The cleric, Ebrahim Raisi, won a June election that had disqualified any potential rivals. Critics said Mr. Raisi’s victory had been engineered to reflect the choice of his mentor and ally, Iran’s supreme leader, Ayatollah Ali Khamenei.
The election called attention to the role of Iran’s president in a system of governance dominated by clerical leaders since the Islamic revolution that overthrew the American-backed monarchy more than four decades ago.
Although the system contains some checks and balances, power has been increasingly concentrated in the hands of the supreme leader, who under Iran’s Constitution has more authority than the president.
Here’s a closer look at the president, and the powers he does — and doesn’t — possess.
Who is Mr. Raisi?

▸ RAW DATA
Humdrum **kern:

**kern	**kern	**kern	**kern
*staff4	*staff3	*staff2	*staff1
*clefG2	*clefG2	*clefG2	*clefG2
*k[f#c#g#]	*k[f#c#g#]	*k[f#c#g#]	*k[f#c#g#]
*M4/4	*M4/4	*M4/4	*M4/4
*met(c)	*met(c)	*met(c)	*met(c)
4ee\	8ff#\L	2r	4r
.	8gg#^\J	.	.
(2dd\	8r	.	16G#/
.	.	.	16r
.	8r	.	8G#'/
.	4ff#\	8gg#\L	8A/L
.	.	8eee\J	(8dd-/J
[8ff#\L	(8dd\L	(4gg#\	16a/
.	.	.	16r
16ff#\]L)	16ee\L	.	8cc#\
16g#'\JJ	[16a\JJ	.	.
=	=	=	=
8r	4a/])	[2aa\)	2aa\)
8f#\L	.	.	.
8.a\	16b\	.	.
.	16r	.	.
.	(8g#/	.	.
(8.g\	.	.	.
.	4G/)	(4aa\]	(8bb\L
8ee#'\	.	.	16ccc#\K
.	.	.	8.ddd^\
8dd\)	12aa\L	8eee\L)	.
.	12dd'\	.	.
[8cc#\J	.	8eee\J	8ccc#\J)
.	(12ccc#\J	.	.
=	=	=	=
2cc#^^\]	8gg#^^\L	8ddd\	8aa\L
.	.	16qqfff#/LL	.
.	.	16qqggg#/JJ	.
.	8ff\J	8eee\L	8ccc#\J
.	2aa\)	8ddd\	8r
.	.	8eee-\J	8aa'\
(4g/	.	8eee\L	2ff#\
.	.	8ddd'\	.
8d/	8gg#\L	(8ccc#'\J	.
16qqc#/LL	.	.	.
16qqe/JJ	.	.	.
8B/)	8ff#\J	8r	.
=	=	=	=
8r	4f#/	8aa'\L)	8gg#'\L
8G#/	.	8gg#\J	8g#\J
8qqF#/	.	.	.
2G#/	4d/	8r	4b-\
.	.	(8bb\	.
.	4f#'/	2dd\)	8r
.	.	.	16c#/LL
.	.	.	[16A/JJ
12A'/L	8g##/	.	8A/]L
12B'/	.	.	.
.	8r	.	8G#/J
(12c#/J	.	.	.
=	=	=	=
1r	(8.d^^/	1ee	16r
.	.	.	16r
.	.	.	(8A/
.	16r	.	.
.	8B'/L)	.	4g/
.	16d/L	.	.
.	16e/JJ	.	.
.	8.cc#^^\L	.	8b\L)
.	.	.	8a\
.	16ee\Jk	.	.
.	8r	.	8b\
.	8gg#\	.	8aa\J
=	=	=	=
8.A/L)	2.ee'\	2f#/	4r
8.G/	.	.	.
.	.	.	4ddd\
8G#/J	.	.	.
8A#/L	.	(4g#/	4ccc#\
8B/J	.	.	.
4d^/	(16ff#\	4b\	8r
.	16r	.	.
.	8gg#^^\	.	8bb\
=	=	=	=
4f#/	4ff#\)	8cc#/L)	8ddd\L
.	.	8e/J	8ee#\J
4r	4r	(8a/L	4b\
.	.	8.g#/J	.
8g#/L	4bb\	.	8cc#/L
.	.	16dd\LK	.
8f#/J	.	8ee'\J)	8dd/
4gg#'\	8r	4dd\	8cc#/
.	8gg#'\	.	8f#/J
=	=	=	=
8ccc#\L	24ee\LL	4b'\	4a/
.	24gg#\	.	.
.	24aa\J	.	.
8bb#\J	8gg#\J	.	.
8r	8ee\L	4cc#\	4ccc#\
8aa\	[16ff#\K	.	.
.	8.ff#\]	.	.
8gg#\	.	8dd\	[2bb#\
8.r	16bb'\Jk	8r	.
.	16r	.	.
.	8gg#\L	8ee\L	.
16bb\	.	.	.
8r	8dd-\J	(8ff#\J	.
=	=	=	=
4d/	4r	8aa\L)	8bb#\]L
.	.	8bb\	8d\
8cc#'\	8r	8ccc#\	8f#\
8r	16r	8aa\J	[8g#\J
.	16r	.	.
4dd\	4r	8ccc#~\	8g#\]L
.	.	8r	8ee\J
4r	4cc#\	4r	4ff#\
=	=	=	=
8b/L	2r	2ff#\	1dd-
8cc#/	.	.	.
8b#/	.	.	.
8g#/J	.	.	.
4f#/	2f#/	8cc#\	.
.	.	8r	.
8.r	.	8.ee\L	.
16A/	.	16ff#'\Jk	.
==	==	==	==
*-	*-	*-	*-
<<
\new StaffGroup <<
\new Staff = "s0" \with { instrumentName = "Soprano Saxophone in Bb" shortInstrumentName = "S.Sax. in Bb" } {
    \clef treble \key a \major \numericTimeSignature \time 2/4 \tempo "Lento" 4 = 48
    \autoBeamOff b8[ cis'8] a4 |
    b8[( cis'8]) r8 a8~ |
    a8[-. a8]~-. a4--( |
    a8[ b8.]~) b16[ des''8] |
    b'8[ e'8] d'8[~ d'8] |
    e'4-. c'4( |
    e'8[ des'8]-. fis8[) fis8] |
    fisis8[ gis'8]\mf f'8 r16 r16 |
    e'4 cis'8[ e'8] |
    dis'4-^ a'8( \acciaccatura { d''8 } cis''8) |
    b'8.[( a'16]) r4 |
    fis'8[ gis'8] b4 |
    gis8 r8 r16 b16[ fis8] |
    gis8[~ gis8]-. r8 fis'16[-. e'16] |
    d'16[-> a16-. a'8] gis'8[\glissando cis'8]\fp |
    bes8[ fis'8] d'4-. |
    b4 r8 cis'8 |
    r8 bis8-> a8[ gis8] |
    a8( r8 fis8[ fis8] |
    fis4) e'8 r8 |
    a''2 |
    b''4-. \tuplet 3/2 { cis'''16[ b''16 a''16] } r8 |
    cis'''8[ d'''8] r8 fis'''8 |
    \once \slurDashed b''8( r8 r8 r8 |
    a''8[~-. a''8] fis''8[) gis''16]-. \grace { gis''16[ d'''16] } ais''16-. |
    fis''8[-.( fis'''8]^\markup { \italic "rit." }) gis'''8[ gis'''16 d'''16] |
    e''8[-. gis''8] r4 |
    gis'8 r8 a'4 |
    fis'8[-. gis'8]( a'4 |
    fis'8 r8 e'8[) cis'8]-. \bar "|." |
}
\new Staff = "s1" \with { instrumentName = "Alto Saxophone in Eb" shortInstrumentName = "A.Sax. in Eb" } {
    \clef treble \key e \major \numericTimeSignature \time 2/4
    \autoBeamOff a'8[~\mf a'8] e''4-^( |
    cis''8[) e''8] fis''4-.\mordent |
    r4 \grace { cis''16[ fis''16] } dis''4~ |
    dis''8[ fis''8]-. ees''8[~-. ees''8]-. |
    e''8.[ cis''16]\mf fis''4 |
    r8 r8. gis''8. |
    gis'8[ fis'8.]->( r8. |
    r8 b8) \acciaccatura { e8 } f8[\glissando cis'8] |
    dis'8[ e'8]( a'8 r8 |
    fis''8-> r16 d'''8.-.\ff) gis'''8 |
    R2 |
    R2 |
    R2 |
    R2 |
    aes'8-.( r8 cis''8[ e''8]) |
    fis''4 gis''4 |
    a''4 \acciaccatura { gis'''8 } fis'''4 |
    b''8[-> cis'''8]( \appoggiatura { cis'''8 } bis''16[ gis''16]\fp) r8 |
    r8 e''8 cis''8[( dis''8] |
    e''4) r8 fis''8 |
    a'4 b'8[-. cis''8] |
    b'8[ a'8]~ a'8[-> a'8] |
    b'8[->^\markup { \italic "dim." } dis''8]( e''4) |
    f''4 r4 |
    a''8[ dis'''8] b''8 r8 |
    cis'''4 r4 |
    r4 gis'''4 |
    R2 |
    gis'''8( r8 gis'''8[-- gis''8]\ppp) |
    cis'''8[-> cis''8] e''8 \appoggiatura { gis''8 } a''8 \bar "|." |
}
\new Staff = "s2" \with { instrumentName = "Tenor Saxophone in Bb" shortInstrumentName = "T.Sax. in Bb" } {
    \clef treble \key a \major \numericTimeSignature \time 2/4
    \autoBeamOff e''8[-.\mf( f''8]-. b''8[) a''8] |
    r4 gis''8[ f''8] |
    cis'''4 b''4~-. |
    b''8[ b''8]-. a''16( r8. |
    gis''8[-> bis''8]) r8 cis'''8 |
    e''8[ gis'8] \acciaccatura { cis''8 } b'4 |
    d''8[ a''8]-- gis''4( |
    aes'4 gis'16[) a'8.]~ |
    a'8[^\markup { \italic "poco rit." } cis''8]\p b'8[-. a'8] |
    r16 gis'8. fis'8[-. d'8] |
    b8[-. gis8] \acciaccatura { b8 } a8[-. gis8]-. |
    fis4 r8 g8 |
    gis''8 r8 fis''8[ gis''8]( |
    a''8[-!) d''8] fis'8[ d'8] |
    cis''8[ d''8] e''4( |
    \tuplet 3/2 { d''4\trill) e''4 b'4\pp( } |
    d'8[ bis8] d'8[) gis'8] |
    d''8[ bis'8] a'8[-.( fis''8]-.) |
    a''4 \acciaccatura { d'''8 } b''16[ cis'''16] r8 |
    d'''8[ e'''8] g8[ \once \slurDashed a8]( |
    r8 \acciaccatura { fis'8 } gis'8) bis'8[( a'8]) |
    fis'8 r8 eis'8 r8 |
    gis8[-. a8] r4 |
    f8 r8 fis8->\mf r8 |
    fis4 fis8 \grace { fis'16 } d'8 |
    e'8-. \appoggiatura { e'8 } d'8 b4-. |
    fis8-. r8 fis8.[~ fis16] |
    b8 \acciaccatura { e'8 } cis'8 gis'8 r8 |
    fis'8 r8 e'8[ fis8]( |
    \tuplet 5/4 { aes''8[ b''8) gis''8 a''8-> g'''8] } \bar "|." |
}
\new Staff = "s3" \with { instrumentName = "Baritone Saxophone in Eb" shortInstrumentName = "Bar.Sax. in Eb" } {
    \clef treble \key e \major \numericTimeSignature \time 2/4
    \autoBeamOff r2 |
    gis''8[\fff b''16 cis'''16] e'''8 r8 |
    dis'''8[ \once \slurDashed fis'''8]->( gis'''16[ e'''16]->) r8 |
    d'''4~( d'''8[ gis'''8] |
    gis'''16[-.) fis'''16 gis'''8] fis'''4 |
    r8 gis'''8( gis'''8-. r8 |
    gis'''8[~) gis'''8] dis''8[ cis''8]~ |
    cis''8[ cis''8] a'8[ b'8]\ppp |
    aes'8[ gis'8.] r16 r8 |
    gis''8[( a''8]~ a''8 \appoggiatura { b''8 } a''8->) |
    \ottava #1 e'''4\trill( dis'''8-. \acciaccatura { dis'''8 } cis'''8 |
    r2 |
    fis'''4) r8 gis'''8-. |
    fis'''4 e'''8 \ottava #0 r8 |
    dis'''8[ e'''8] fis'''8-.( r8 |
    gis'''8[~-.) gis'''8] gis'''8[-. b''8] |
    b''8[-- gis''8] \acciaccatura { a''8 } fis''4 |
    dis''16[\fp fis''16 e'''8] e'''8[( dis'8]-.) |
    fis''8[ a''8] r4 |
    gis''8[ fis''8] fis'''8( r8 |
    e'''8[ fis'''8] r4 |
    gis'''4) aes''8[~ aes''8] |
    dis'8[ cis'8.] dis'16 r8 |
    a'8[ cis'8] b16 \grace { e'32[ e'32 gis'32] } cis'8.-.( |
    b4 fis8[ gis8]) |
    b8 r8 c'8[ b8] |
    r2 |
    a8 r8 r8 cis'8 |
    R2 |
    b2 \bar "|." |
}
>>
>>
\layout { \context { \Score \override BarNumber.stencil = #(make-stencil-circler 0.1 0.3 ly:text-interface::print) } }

▸ TO-DO LIST
A. In the passage on Iran's president, what word opens each sentence?
B. Can you reproduce the passage on Iran's president word for word, from "The cleric, Ebrahim" to "than the president."?
The records aren't needed for any of this.

▸ SOLVED PROBLEMS
A. The, Critics, The, Although, Here's, Who

B.
The cleric, Ebrahim Raisi, won a June election that had disqualified any potential rivals. Critics said Mr. Raisi’s victory had been engineered to reflect the choice of his mentor and ally, Iran’s supreme leader, Ayatollah Ali Khamenei.
The election called attention to the role of Iran’s president in a system of governance dominated by clerical leaders since the Islamic revolution that overthrew the American-backed monarchy more than four decades ago.
Although the system contains some checks and balances, power has been increasingly concentrated in the hands of the supreme leader, who under Iran’s Constitution has more authority than the president.